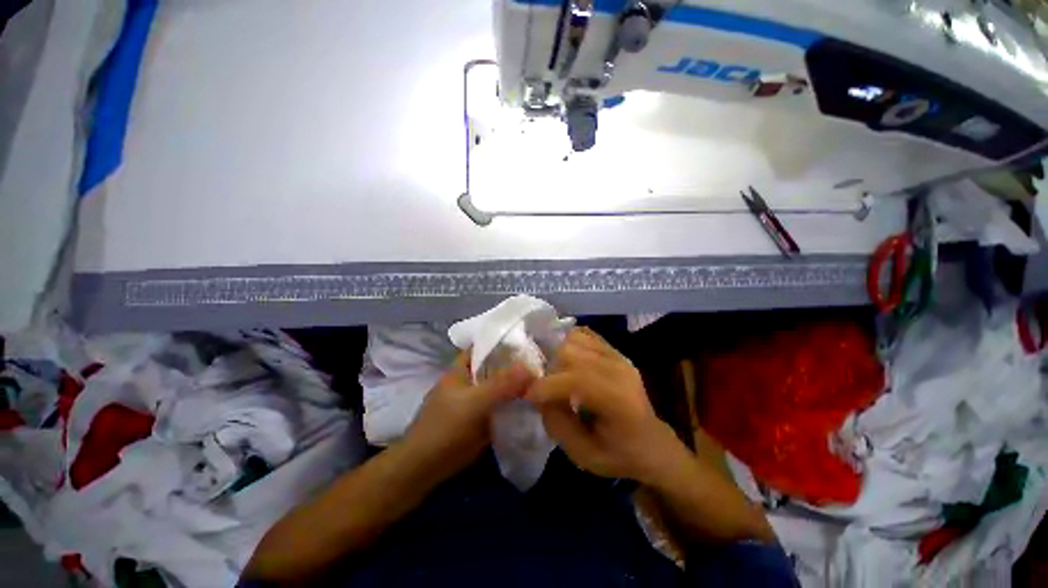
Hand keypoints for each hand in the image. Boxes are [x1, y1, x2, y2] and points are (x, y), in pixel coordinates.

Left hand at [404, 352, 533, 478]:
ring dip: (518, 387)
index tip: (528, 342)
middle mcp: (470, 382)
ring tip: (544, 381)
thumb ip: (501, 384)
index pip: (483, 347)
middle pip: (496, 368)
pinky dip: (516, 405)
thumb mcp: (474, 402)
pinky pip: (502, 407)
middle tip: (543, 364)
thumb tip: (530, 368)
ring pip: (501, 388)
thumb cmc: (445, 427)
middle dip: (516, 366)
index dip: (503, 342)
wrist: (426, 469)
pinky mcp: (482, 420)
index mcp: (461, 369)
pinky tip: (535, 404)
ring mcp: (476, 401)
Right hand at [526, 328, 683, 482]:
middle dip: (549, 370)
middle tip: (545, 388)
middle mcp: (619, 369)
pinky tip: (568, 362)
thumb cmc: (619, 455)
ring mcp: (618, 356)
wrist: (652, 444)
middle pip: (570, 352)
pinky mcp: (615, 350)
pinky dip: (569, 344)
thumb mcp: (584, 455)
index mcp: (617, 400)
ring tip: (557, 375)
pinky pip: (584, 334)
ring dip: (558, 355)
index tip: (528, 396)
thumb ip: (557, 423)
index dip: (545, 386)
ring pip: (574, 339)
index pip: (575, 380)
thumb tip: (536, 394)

* * *

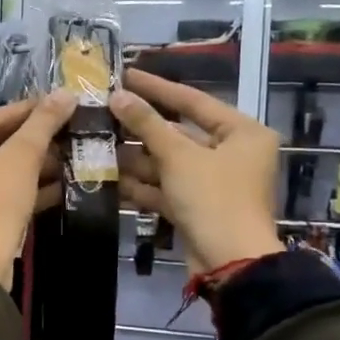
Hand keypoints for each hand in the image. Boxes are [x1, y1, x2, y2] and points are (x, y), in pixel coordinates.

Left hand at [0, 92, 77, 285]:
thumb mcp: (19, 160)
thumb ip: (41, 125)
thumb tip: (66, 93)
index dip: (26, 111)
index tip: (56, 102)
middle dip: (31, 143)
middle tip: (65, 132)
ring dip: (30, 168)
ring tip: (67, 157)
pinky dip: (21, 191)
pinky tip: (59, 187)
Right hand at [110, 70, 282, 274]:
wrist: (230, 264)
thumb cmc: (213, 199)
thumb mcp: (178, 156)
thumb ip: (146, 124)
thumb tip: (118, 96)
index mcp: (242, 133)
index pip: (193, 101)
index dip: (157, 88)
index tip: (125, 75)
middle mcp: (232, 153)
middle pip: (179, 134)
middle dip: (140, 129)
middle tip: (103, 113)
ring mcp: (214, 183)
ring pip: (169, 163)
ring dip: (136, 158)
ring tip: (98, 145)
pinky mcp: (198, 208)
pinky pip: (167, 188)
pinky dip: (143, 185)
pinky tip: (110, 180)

Work instructions: Your answer should consist solely of the lines above from the line with "middle pip: (570, 352)" to the line with "thumb tip: (536, 394)", both included, reproduced exactly.

Answer to the problem:
middle pip: (570, 352)
pinky mcp: (615, 350)
pinky dip: (569, 344)
thumb mcp: (584, 455)
index mcp: (617, 400)
ring tip: (557, 375)
pinky pip: (584, 334)
ring dip: (558, 355)
index tip: (528, 396)
thumb ip: (557, 423)
index dip: (545, 386)
ring pip: (574, 339)
index pip: (575, 380)
thumb tip: (536, 394)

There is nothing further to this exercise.